Many investors will hold shares and other equity investments in order to access capital growth.  The GFC clearly demonstrated that potential capital growth comes with the risk of capital losses.  Shares generally behave in a volatile manner – prices can vary greatly in the short term, both up and down.  This volatility makes it difficult for investors to determine when to exit an investment if required to do so.

Dividends on shares have been slashed during the GFC.  While these may return to previous levels, investors have seen the combined loss of capital and dividend income make a significant difference to their portfolio returns.

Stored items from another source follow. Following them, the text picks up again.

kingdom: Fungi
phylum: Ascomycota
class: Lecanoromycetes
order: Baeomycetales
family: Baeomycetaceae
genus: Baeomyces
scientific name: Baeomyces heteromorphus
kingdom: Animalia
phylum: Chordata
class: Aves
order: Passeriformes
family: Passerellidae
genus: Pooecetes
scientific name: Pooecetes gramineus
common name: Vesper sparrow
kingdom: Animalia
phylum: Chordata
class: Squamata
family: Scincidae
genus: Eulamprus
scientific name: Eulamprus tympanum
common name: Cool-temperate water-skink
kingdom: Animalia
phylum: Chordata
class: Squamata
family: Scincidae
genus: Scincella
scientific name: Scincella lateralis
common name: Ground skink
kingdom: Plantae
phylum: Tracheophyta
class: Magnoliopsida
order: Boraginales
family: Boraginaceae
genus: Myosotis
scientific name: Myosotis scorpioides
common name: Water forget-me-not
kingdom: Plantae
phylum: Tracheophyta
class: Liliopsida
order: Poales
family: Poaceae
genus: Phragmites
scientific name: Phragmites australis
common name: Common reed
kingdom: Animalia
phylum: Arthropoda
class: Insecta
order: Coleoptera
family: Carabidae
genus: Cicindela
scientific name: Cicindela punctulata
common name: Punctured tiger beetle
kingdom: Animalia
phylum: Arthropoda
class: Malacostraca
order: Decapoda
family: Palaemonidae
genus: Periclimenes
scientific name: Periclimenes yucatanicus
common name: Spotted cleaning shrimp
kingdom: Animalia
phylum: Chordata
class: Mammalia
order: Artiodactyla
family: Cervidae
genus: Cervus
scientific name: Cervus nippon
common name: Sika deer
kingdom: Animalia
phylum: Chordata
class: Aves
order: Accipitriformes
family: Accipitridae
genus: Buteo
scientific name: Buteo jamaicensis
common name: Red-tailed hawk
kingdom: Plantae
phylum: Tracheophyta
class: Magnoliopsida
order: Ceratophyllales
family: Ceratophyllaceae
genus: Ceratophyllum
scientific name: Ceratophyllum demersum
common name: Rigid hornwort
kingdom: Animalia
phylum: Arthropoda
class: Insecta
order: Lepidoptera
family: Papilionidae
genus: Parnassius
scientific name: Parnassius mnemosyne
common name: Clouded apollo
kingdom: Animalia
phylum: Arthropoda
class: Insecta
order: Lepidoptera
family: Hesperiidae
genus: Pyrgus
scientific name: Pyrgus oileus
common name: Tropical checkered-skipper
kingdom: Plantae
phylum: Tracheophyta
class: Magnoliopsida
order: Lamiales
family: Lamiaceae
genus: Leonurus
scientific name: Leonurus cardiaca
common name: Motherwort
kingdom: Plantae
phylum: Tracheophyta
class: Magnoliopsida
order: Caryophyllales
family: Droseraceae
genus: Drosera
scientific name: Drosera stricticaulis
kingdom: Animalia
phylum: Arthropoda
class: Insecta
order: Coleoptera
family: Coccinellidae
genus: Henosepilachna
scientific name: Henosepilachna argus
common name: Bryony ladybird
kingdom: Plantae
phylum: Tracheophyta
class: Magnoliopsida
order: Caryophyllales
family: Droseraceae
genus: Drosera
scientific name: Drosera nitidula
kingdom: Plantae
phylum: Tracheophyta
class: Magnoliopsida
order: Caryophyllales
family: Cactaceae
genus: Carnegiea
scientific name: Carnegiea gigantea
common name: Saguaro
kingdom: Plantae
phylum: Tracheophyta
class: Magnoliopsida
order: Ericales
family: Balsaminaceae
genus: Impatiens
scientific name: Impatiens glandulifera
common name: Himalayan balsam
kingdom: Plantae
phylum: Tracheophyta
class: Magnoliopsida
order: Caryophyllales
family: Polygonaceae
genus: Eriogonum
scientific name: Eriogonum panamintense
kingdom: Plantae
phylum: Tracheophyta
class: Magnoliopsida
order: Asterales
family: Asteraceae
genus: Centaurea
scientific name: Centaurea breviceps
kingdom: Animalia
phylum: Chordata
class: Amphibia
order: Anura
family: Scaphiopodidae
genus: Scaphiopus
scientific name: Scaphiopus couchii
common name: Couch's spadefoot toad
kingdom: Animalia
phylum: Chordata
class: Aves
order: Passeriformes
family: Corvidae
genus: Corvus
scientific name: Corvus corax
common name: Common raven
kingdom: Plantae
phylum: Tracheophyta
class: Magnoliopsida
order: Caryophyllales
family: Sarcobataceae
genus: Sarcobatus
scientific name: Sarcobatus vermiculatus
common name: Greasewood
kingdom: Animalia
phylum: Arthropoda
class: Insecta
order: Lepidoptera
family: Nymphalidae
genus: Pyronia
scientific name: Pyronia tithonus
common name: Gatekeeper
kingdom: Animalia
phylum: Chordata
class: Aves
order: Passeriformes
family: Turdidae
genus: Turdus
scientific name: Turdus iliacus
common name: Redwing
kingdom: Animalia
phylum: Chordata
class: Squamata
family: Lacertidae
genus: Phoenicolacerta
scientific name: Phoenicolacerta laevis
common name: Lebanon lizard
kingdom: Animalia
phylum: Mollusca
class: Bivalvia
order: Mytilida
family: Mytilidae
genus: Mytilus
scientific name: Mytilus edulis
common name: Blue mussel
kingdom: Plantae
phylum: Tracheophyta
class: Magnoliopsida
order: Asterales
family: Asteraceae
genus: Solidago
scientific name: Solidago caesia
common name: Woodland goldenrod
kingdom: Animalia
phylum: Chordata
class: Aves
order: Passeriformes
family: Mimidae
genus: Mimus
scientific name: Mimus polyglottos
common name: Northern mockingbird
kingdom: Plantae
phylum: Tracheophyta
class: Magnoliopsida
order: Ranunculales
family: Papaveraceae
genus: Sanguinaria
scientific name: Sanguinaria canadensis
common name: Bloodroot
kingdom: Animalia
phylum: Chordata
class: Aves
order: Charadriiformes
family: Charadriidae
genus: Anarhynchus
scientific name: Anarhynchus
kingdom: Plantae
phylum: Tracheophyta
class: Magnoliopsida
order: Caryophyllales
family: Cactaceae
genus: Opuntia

Having a percentage of your investment portfolio in a Mortgage Fund can:

  • Help to smooth out the returns compared to the volatile listed assets – particularly for super funds, the variation of returns that the share market brings can be disconcerting.  It is great when the market is up, but not so great when it goes down.  A mortgage investment can provide a fixed interest return to help smooth these out;
  • Provide cash flows that are predictable and regular – investors may often be reinvesting returns from equities back into further shares, or may be in pension mode in a super fund.  Each of these examples need an investment that will provide cash returns at regular intervals in order to meet the needs of the investor;
  • Help manage taxation consequences of capital gains – an investor that holds unrealised capital gains may need to have some flexibility about when those capital gains are crystallised.  A spread of mortgage investments can provide sufficient maturity dates to allow for capital to be available without capital gains tax consequences.

These and other benefits can assist investors to manage the risk that is present in holding wealth in any form.  Care needs to be taken to ensure that all aspects of risk have been considered.  Where possible, investors should consult an investment advisor that has experience considering these types of investments.  Even with this approach, investors should still respect the risks they face when investing.